WORK ITEM: The answer should consist of each line from the data below that includes "instantiate".

[Electronic design automation data]
◆ ◆ ◆
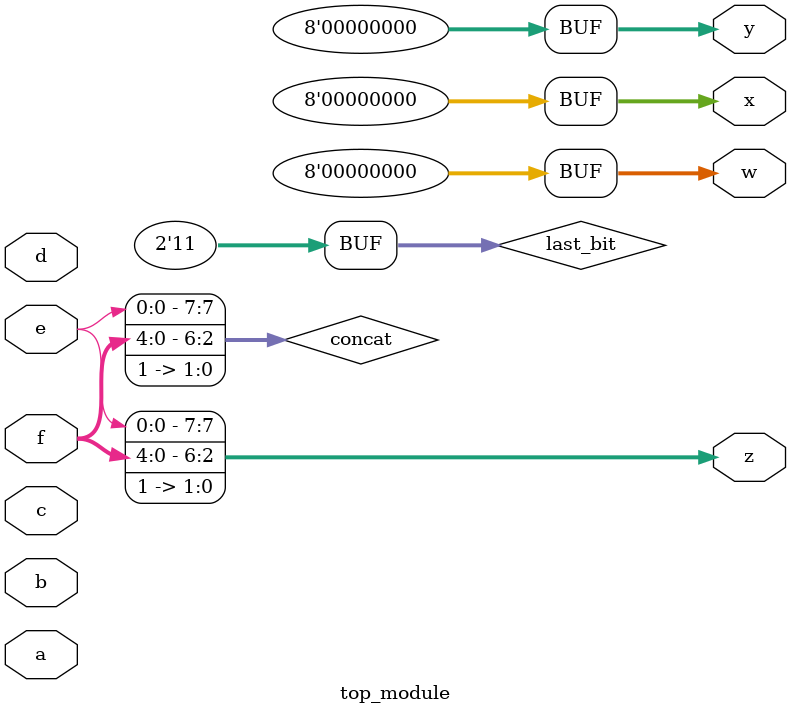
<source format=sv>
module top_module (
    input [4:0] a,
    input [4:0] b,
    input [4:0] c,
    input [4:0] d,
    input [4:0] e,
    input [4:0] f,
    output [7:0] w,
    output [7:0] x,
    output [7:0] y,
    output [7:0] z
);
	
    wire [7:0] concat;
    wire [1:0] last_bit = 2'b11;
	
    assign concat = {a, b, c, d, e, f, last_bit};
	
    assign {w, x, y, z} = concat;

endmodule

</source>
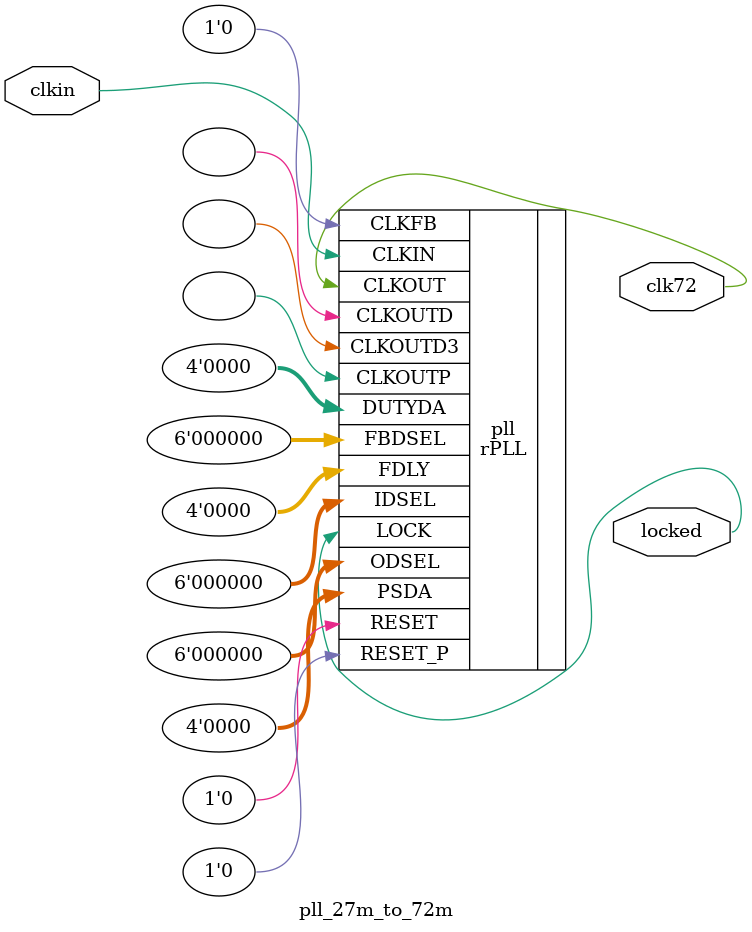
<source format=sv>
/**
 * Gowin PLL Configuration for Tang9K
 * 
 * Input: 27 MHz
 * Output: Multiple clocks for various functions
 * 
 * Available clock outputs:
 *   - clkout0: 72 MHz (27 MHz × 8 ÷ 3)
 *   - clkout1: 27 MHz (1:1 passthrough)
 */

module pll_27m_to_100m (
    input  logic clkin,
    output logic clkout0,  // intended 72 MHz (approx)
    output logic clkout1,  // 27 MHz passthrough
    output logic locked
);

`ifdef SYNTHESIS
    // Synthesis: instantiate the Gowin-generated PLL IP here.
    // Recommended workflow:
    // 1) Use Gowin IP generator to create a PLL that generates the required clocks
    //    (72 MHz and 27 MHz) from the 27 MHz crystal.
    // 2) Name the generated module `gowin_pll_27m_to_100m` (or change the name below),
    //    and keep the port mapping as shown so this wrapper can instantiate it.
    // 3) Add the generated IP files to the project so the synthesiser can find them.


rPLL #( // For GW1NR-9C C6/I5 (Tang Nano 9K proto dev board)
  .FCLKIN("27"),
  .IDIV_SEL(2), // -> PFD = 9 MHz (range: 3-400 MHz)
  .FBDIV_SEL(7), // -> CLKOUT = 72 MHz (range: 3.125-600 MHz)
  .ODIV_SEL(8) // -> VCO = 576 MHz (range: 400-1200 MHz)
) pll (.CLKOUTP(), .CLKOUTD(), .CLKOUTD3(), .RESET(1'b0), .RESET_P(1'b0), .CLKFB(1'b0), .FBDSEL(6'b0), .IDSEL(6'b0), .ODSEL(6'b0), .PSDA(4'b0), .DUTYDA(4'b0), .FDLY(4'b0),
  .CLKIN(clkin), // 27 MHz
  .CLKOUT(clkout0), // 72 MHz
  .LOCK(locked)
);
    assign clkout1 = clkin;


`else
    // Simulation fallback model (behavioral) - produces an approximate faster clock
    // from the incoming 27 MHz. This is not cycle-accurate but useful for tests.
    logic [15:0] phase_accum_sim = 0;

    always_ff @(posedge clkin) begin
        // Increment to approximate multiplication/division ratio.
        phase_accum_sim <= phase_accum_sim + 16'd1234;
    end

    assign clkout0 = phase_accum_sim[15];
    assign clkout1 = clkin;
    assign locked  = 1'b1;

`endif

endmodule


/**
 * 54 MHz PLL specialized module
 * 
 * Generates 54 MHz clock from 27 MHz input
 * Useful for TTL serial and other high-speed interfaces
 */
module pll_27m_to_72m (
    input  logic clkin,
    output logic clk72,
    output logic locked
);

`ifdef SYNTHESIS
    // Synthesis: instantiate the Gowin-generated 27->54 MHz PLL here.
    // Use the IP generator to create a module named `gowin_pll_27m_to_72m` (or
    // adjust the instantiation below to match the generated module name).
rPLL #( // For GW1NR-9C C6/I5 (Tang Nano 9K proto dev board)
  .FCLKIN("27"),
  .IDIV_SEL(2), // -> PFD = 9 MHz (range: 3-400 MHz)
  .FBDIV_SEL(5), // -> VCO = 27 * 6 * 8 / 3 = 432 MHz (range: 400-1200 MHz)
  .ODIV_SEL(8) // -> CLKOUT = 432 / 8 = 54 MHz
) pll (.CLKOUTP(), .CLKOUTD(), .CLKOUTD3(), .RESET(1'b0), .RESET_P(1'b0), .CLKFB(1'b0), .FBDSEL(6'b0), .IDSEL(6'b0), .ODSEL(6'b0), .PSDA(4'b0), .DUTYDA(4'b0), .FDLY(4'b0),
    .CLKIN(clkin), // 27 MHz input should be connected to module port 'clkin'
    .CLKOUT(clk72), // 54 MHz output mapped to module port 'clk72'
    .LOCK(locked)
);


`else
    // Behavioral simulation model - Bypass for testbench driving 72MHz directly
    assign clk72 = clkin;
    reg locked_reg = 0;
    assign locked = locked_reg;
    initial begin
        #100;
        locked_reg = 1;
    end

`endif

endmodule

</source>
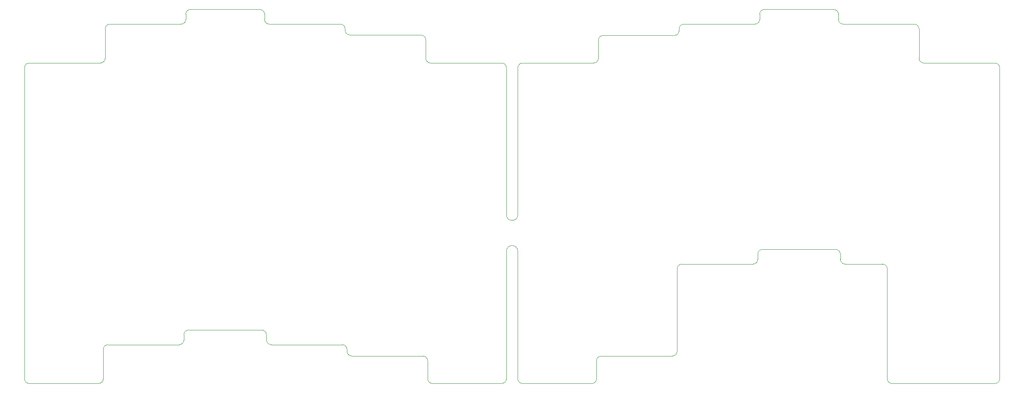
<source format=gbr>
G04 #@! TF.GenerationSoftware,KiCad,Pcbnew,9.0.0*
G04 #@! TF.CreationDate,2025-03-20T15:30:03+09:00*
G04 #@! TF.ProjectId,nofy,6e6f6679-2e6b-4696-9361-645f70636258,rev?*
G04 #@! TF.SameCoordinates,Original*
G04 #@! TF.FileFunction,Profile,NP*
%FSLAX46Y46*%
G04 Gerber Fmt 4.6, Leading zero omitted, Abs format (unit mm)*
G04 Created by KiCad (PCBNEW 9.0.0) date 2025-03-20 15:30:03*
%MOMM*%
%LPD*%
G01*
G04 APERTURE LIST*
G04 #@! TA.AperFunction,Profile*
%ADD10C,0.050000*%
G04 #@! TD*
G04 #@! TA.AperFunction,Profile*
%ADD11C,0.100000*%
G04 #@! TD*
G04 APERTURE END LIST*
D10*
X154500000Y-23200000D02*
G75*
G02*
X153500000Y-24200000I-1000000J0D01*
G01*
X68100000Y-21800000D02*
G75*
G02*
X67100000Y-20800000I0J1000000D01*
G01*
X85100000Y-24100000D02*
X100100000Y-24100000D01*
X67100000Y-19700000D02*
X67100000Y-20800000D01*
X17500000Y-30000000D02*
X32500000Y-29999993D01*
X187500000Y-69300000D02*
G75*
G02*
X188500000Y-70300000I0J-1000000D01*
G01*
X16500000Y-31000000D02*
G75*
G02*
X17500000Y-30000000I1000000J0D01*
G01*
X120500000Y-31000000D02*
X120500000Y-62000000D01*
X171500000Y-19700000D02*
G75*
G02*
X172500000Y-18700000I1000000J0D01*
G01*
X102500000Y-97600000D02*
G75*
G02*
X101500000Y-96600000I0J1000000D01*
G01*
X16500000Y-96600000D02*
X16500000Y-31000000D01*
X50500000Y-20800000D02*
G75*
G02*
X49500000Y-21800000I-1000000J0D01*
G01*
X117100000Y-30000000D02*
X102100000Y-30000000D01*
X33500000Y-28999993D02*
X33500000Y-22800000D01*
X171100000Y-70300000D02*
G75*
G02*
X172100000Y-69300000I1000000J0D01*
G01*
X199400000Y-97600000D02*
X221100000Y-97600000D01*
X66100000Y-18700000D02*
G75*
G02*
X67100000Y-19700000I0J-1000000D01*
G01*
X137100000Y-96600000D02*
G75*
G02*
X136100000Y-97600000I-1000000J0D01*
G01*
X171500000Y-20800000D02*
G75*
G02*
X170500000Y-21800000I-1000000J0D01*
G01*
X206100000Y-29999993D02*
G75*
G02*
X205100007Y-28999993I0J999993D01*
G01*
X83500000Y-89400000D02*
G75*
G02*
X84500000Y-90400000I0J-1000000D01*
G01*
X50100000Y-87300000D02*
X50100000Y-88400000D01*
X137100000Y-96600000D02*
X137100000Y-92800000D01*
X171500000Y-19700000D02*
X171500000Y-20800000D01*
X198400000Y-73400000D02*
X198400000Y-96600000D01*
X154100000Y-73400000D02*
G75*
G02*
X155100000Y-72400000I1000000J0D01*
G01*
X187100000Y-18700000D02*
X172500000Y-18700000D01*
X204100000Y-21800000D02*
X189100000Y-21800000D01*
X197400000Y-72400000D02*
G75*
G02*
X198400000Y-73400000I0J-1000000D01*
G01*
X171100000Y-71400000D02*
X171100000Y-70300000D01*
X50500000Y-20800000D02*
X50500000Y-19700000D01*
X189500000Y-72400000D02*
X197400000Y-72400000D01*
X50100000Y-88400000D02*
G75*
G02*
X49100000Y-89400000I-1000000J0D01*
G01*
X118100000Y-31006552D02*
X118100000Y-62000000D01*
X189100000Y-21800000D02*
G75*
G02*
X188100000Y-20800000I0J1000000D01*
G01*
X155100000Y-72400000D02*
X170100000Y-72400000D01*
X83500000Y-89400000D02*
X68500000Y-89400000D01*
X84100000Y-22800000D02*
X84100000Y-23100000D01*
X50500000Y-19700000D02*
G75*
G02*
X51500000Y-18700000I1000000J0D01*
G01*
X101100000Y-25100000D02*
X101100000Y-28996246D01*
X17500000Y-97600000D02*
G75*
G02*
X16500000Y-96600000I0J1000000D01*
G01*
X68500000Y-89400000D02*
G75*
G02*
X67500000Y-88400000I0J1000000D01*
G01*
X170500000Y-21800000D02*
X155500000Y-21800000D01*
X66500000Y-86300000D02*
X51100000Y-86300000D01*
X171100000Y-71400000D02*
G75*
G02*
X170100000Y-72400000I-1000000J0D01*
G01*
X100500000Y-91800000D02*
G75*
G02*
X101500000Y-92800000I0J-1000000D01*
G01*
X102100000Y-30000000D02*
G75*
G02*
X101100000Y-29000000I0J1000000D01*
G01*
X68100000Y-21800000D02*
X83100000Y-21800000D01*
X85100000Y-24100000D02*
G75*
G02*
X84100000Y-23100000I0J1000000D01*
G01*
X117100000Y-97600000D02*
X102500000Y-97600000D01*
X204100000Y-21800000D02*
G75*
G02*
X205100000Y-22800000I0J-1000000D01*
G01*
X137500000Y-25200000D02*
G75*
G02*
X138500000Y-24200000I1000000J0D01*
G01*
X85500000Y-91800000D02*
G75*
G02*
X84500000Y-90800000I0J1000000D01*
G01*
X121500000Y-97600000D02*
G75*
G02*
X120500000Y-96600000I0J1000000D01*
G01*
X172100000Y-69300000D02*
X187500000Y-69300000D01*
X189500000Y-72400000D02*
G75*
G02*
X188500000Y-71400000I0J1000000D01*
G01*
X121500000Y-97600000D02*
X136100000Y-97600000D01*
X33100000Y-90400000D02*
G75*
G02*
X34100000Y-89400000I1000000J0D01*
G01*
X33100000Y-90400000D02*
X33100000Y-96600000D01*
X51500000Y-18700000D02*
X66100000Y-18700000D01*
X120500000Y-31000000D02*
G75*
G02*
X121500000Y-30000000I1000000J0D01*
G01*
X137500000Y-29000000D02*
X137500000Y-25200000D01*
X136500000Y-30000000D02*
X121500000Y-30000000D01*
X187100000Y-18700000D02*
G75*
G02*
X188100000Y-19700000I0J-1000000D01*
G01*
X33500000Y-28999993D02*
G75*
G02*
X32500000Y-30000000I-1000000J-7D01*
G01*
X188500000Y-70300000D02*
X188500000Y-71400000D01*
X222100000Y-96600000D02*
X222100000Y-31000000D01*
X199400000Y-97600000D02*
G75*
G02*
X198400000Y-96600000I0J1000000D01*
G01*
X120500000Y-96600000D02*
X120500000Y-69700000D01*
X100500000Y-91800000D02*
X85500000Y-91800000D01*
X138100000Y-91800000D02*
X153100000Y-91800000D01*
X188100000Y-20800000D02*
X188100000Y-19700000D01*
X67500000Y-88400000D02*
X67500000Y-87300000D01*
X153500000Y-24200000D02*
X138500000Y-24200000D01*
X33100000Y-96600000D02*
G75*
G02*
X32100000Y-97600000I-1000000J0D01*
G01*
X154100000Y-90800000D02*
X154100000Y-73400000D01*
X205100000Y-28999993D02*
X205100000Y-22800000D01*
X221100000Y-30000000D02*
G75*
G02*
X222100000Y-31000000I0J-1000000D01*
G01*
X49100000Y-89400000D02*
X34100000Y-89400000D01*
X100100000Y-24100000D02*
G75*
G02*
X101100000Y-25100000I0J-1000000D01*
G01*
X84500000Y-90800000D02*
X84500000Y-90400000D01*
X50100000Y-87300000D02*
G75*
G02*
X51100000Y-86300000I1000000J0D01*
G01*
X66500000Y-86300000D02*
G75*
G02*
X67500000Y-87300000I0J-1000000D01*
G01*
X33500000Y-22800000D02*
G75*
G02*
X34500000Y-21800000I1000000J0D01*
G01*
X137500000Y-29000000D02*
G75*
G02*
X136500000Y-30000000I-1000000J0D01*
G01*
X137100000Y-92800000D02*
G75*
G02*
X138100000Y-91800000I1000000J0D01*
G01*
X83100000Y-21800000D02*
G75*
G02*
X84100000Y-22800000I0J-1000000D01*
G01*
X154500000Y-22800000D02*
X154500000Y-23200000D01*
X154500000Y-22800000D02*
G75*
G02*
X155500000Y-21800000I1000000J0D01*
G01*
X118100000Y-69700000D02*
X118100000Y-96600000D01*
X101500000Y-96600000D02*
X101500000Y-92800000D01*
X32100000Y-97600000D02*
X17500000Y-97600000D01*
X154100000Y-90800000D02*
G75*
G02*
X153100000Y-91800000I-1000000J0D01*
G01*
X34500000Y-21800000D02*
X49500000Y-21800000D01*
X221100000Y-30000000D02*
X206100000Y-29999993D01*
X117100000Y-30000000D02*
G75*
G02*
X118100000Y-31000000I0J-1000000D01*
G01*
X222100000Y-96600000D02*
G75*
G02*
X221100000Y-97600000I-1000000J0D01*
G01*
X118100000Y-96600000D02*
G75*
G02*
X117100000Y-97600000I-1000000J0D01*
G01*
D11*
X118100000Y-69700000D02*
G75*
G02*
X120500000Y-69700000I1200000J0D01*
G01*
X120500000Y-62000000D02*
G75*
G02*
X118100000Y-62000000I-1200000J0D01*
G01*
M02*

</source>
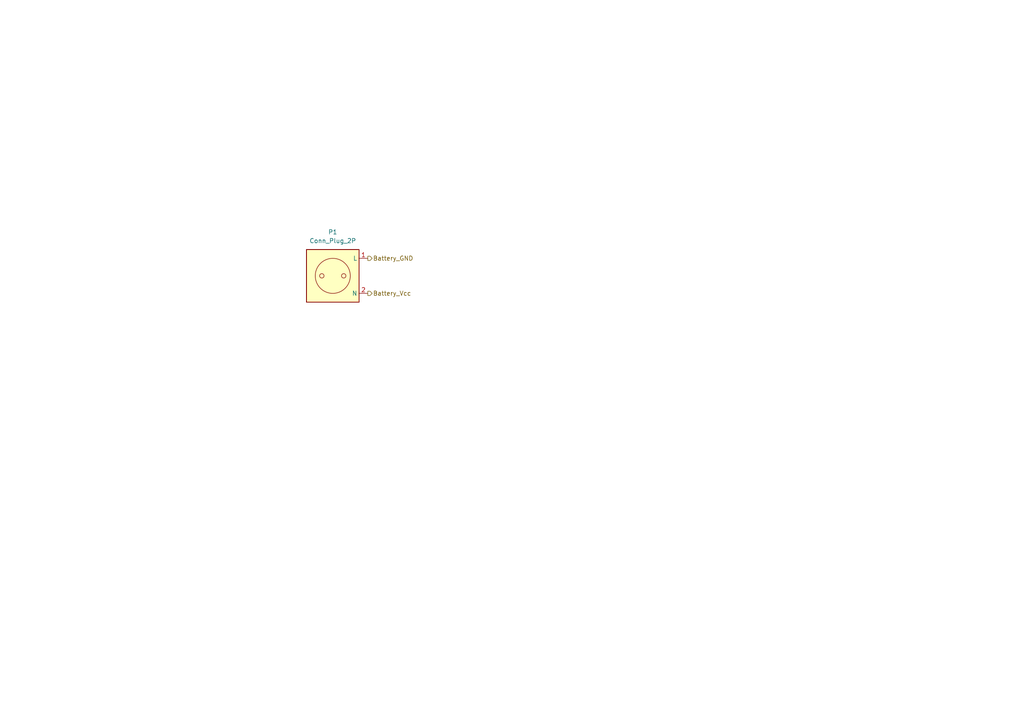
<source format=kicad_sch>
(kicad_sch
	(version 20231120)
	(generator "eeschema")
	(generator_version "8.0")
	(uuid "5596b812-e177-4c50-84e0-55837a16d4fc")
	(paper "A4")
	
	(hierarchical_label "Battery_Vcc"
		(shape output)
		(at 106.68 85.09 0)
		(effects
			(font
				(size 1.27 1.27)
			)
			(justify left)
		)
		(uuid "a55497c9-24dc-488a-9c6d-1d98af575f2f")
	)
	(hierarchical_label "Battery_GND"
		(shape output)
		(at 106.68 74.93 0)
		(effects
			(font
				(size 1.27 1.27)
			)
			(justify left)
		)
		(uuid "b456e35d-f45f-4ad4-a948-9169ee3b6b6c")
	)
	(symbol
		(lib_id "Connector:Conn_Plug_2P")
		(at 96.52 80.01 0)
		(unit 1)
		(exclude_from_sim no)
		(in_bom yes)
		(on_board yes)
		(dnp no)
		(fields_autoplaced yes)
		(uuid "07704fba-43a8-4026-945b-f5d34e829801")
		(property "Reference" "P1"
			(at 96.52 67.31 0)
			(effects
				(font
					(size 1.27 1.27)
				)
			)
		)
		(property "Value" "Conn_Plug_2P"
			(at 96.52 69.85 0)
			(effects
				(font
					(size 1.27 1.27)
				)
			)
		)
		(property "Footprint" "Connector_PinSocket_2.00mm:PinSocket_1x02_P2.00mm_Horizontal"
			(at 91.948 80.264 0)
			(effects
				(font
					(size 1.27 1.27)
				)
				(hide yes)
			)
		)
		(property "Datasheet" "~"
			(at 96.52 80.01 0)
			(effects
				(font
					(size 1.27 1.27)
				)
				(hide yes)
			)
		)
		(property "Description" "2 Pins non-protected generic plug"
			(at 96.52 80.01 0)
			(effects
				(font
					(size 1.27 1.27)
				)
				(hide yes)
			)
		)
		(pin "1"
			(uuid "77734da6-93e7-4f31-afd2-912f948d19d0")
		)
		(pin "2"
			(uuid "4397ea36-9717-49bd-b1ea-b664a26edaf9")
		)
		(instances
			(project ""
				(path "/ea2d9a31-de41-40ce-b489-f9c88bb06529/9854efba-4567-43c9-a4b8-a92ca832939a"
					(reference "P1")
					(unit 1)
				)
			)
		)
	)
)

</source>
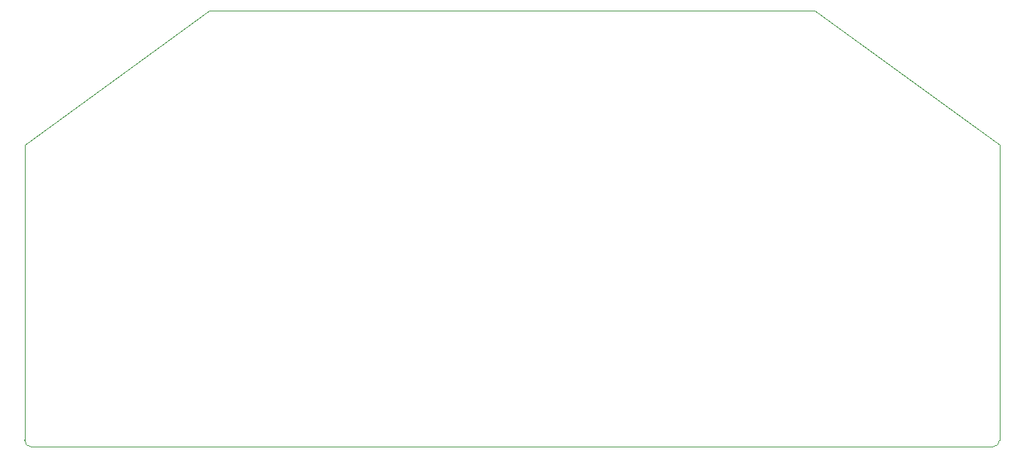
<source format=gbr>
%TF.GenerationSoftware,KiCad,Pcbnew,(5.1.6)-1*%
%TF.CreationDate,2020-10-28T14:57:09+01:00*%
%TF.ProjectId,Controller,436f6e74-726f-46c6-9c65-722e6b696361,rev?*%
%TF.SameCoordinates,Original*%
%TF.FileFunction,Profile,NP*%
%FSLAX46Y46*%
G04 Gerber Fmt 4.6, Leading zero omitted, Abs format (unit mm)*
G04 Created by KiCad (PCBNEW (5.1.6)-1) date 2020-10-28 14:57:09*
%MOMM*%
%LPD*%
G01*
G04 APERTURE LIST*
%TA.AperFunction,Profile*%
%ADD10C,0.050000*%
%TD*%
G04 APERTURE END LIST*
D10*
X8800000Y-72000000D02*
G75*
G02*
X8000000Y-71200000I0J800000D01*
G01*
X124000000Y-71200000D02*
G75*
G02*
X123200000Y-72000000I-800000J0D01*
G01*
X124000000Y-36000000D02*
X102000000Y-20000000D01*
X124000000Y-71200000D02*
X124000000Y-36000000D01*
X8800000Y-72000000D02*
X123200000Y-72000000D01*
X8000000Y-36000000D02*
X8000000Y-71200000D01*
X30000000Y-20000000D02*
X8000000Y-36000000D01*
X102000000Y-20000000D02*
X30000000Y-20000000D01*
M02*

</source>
◆ ◆ ◆
WORKED SOLUTION:
    // Synthesis: instantiate the Gowin-generated PLL IP here.
    //    and keep the port mapping as shown so this wrapper can instantiate it.
    // Synthesis: instantiate the Gowin-generated 27->54 MHz PLL here.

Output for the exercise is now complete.